Fast forward to almost twenty years later, and I have a lot of writing credits in my repertoire. I attended college for journalism, where I wrote articles for the school paper and had some of my poems published in the college literary journal. I wrote more articles for my local newspaper and even some scripts for the broadcast news station at the internships I did. Lately though, I’ve been trying to branch out for paid opportunities to publish my work, with the ultimate goal of publishing a book. Wanting to learn more about it, I found Scratch, Writers, Money, and the Art of Making a Living.

Scratch is an anthology, compiled by writer Manjula Martin, filled with essays and interviews from various authors and writers. The focus is money in writing and whether it’s possible to make a living solely off of writing, a topic Martin feels is somewhat taboo in the literary world. The book is split into three sections: Early Days, the Daily Grind and Selling Out.

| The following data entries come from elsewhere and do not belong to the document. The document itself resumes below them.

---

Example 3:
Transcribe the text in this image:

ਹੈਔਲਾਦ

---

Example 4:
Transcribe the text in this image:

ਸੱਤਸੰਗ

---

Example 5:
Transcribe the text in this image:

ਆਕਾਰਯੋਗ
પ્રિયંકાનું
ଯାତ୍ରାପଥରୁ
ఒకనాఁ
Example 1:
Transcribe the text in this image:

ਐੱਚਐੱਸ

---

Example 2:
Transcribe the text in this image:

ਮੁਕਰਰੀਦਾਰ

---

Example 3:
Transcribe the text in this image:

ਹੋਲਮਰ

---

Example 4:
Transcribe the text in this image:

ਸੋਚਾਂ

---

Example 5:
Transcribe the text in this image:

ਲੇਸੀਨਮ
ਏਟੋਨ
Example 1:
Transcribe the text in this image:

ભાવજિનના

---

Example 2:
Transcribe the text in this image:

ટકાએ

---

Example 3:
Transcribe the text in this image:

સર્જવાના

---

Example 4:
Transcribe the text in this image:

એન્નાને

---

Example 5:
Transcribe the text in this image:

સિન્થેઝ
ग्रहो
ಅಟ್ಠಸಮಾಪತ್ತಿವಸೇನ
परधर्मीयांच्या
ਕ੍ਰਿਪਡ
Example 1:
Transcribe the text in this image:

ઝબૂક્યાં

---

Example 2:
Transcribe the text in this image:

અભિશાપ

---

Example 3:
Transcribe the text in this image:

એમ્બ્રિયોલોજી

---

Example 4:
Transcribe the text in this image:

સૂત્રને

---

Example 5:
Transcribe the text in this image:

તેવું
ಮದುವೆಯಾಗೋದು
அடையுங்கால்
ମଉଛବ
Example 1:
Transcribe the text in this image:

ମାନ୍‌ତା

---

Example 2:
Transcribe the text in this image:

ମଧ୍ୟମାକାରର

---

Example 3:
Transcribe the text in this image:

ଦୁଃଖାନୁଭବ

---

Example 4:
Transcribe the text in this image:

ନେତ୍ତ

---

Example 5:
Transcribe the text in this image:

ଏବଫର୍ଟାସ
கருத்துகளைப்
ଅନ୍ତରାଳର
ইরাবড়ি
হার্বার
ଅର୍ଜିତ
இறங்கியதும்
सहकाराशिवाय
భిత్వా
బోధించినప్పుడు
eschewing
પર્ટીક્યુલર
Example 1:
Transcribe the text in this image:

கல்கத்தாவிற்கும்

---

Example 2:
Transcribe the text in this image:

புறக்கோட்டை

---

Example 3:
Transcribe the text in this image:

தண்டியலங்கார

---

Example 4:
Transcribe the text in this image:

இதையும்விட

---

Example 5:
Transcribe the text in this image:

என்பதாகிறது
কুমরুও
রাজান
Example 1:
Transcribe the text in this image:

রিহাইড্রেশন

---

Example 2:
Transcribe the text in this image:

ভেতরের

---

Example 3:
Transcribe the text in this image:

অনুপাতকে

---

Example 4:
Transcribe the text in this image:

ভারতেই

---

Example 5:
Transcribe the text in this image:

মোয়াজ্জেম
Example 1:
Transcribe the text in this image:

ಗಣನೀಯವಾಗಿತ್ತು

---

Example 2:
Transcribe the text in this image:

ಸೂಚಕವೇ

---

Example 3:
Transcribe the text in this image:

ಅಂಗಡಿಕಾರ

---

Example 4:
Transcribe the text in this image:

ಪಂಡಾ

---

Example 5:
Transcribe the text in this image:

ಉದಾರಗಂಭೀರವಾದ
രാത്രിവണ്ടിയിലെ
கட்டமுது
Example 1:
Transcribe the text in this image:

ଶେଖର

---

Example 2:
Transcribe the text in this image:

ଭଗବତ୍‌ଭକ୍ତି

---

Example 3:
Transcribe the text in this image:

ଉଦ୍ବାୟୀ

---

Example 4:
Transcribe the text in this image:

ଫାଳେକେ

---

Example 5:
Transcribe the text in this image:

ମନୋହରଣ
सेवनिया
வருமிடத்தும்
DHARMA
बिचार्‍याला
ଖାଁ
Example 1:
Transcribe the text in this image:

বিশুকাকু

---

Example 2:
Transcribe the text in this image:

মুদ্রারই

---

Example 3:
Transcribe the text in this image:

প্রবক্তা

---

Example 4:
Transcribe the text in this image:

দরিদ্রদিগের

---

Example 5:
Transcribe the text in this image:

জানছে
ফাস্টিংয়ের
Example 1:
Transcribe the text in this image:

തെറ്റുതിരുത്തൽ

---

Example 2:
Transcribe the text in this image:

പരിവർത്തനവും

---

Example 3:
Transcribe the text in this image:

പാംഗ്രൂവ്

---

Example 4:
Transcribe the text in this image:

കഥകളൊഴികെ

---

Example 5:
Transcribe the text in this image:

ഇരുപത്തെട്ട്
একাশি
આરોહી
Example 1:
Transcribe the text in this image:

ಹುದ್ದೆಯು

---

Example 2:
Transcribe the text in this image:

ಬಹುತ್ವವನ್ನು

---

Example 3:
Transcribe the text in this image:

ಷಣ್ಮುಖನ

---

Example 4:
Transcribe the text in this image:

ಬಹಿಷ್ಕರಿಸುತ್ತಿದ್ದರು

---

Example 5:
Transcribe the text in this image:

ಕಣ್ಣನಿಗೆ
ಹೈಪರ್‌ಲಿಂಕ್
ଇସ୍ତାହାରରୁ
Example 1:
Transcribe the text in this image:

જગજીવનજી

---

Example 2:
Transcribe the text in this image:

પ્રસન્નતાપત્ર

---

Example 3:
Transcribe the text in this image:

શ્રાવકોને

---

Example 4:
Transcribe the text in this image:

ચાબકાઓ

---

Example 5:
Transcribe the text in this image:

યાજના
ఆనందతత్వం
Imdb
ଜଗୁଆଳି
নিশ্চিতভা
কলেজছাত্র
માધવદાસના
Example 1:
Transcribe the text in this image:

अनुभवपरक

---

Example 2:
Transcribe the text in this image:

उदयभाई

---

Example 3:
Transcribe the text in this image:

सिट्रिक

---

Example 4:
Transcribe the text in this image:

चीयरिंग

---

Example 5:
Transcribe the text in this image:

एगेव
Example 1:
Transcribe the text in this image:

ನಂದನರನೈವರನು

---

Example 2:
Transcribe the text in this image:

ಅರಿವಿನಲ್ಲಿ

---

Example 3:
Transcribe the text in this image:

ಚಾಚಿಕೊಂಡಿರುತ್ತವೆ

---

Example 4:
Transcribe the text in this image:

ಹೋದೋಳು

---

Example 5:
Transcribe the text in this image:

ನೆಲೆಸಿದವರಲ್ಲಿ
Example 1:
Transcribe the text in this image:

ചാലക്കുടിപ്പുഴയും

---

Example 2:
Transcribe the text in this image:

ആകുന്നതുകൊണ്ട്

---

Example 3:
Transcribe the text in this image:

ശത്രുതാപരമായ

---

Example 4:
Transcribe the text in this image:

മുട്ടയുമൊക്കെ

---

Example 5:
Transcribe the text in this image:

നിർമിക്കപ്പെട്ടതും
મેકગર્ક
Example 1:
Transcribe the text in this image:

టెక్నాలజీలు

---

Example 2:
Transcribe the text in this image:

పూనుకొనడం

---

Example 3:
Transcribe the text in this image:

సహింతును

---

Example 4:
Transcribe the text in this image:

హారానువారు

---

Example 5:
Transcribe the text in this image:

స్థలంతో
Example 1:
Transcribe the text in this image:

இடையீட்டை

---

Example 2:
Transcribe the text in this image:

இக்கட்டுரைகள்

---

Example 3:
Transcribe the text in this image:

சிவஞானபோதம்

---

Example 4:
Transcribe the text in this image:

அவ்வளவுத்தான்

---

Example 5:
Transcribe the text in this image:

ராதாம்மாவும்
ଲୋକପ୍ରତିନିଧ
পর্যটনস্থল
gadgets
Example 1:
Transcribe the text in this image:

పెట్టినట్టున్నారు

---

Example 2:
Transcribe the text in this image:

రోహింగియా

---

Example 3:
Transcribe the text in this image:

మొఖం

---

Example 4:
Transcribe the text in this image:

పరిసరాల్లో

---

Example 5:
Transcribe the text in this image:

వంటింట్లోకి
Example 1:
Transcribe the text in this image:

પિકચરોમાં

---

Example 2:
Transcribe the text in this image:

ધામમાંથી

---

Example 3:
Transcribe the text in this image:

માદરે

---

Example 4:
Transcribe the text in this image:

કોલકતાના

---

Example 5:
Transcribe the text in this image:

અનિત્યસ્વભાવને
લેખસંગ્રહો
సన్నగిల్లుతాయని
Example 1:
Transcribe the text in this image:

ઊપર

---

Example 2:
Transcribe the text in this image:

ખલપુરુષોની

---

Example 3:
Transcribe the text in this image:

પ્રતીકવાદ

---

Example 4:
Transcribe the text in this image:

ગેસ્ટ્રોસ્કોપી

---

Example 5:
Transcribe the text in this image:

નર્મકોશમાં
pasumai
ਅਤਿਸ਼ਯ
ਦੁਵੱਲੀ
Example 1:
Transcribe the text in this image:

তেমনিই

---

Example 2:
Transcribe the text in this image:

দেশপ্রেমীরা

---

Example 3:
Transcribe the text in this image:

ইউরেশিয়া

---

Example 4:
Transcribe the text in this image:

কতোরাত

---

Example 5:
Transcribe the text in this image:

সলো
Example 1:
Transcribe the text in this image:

One of the qualities I liked about this book is how diverse the writers are. Instead of focusing on authors of just one genre, Martin included pieces from authors of young adult, nonfiction, fiction, thrillers, and so on. Each writer had their own opinion on money in the writing world, some say you still need a day job, while others say it is possible to scrap by on writing. Numerous topics such as ghostwriting, publishing, and agents are covered. They really show how multi-faceted the business of writing really is.

I found it fascinating to learn about how the writers decided they wanted to write, how they came up with ideas and the different ways they execute their writing processes. Each author has their own voice, some truthful, others humorous, some even using expletives. It shows that not every writer is the same and aren’t always afraid to show their true selves.